→ **LISTED RECORDS**
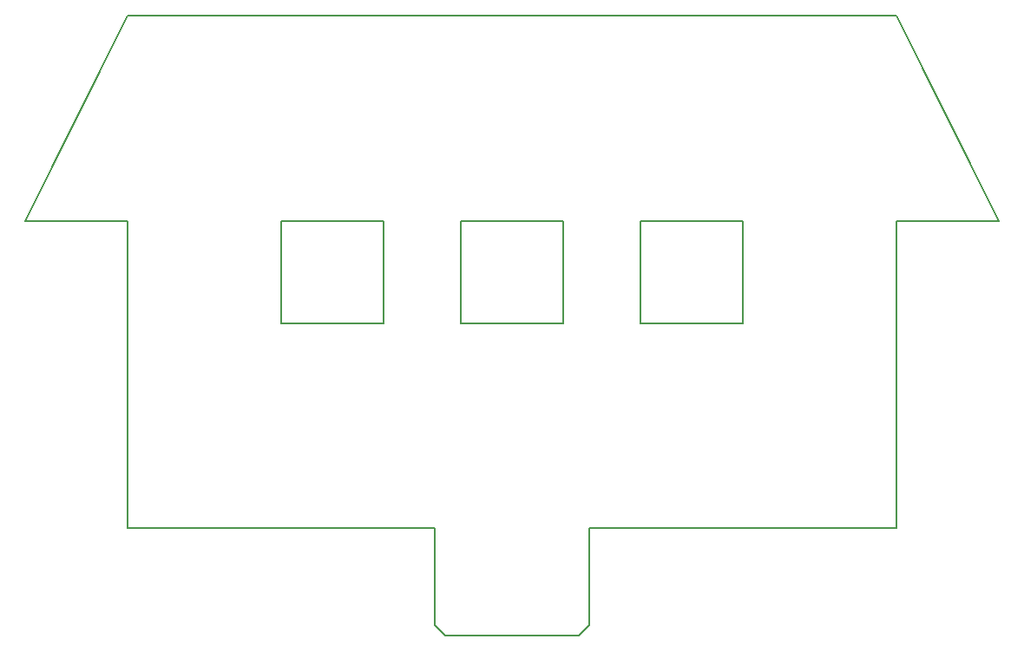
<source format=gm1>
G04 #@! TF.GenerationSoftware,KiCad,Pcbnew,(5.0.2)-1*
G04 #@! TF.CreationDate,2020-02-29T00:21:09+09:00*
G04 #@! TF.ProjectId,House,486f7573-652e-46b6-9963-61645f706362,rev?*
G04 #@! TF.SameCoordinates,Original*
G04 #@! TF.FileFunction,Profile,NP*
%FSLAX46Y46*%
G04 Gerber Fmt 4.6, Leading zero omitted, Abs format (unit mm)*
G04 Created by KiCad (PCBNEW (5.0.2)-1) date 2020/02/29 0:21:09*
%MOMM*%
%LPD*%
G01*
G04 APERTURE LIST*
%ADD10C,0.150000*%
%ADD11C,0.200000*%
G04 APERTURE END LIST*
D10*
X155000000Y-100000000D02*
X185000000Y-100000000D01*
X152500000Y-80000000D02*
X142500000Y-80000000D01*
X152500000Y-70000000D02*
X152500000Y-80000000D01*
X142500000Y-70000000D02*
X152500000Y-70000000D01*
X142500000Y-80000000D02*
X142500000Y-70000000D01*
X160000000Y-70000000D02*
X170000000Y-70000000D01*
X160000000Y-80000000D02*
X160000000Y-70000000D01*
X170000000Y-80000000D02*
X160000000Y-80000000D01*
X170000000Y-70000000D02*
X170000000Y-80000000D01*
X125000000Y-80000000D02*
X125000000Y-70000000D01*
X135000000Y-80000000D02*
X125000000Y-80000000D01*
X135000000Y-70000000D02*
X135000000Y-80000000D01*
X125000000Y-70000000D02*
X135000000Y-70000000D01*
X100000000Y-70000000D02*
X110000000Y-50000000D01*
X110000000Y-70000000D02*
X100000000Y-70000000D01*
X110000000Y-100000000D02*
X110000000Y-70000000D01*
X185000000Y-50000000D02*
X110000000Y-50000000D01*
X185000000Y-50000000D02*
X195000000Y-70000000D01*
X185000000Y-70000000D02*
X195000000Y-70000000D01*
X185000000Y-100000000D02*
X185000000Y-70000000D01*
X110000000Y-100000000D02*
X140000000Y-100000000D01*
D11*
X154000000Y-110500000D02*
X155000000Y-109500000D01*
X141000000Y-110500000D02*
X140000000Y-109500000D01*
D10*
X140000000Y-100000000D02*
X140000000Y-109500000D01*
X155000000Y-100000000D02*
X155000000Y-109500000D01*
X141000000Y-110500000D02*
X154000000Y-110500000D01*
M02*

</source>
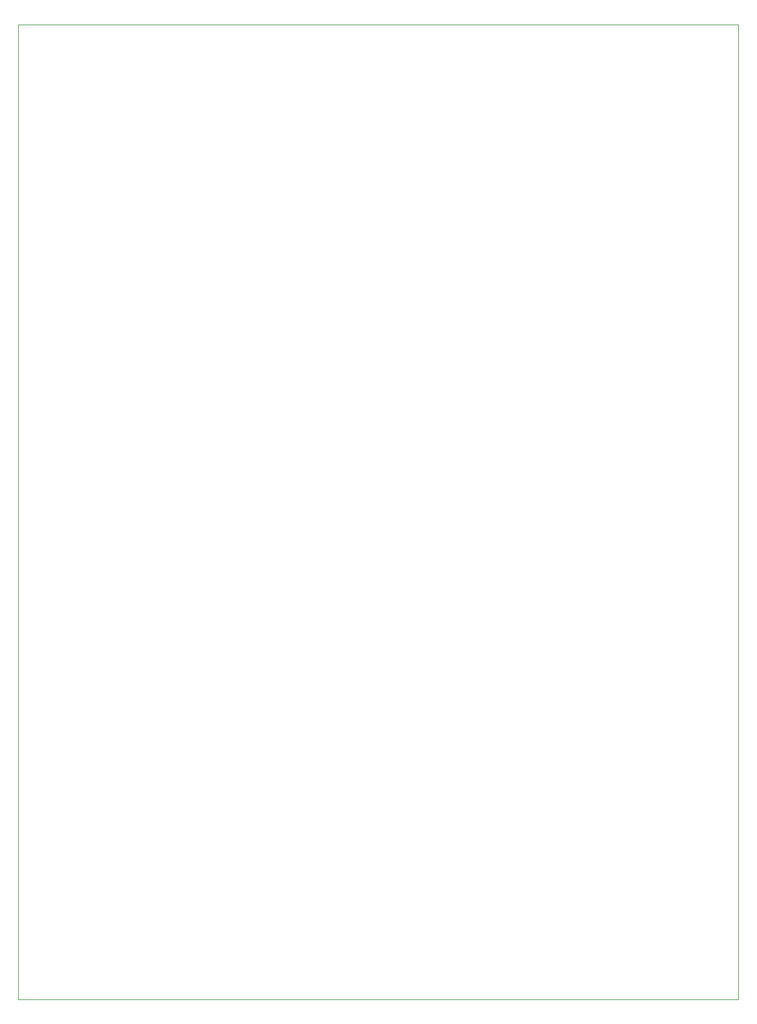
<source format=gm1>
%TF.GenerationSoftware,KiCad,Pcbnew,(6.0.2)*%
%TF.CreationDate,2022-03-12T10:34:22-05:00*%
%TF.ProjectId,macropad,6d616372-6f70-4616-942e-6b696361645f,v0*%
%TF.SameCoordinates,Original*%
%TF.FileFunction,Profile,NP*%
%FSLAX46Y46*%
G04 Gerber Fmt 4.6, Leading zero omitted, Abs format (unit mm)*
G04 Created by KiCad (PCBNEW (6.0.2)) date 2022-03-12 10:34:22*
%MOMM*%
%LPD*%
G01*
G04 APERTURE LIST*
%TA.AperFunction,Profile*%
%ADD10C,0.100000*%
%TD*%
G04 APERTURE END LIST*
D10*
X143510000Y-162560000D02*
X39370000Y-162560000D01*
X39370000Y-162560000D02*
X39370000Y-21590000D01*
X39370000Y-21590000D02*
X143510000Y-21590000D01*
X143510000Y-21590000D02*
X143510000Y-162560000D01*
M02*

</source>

...

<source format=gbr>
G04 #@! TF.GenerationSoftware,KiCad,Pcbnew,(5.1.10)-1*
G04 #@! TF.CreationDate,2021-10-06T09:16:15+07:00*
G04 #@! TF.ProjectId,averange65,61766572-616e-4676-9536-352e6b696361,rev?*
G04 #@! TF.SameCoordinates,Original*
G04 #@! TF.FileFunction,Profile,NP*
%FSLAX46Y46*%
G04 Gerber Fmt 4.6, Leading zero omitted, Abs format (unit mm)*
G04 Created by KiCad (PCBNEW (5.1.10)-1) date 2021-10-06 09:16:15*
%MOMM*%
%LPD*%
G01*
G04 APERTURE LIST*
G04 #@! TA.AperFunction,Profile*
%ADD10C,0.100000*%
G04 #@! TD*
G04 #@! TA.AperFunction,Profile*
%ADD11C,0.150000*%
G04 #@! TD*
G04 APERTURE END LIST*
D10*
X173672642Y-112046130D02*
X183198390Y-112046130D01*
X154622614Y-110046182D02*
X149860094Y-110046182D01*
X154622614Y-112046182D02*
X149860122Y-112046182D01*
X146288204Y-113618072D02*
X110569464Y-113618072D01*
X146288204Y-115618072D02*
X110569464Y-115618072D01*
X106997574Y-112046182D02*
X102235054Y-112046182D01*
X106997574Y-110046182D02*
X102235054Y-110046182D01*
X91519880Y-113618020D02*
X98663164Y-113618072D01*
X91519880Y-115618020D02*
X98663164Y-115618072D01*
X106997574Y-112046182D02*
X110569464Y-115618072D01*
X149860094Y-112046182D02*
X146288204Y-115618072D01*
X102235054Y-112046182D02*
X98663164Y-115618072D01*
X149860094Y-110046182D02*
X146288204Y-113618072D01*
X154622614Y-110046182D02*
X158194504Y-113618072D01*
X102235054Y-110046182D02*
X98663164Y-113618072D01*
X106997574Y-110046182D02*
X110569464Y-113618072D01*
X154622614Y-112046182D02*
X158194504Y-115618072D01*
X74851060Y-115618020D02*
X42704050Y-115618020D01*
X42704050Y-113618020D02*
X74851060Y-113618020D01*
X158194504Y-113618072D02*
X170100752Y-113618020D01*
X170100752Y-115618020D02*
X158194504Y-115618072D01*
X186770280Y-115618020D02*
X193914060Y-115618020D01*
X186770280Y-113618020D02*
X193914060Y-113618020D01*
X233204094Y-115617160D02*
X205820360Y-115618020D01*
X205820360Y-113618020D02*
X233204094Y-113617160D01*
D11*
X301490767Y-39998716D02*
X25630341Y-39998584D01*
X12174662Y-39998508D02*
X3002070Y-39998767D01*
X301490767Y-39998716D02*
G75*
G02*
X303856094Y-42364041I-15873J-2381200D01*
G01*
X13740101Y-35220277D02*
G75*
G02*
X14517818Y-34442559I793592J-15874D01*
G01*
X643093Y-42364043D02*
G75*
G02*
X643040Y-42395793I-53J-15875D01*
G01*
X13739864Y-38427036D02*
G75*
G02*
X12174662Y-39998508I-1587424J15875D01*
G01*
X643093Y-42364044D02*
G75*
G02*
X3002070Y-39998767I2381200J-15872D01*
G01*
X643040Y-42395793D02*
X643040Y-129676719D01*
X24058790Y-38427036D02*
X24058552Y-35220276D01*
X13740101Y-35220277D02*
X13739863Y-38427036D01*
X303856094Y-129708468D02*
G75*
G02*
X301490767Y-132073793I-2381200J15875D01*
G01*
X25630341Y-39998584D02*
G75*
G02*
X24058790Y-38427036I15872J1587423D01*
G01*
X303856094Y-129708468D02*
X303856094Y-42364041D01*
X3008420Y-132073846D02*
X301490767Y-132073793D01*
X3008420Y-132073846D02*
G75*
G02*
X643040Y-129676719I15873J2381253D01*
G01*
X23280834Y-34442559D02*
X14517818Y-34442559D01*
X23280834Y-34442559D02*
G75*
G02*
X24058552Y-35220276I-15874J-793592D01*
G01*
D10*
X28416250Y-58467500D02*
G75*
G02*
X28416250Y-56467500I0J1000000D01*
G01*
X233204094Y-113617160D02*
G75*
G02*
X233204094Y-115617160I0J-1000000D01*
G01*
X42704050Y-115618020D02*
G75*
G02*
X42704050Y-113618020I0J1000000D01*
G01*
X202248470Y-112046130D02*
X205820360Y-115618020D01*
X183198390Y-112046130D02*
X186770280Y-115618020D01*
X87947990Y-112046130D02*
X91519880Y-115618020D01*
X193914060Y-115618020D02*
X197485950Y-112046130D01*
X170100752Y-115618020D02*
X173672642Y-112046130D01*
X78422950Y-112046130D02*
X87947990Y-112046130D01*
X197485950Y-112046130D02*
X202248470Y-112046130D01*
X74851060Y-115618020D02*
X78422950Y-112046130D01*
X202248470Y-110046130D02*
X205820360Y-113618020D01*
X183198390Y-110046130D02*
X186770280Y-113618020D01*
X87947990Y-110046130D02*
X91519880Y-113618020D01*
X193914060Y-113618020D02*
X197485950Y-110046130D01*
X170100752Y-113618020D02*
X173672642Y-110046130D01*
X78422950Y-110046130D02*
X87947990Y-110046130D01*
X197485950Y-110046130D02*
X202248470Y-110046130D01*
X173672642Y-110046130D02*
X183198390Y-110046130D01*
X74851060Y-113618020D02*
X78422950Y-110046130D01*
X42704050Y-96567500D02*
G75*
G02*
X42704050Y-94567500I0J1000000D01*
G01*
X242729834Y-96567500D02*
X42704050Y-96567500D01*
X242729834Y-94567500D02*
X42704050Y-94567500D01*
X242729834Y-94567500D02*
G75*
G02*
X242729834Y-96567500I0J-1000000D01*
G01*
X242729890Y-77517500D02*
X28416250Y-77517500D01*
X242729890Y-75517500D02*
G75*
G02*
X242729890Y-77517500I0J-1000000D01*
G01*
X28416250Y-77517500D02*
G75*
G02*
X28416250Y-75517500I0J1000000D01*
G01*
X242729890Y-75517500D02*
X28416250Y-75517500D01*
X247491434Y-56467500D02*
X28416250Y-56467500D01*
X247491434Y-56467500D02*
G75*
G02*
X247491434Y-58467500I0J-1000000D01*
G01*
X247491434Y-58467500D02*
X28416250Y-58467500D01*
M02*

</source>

* * *

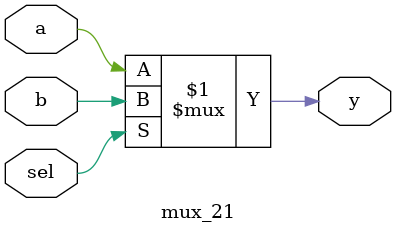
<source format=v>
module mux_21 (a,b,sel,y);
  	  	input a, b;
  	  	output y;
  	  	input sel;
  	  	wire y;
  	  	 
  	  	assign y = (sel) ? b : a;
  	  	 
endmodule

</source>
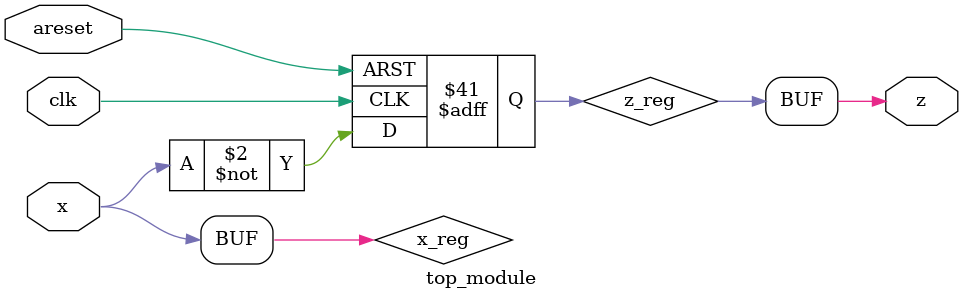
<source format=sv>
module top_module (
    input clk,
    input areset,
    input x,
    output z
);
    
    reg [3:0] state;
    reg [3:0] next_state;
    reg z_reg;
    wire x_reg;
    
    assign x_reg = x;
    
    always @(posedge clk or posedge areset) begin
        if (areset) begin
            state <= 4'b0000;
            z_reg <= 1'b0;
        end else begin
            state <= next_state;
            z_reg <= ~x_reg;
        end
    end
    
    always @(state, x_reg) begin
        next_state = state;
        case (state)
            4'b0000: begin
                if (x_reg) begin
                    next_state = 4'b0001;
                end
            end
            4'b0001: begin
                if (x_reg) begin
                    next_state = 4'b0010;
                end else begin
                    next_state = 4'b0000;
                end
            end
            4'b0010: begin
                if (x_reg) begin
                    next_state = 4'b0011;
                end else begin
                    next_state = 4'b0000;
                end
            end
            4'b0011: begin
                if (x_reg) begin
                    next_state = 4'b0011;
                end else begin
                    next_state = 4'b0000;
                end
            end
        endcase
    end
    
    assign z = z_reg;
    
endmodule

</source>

→ **YOUR ASSIGNMENT**
Exactly one number is the answer: how many lines in the data include the word "areset".

→ **TASK RESULT**
3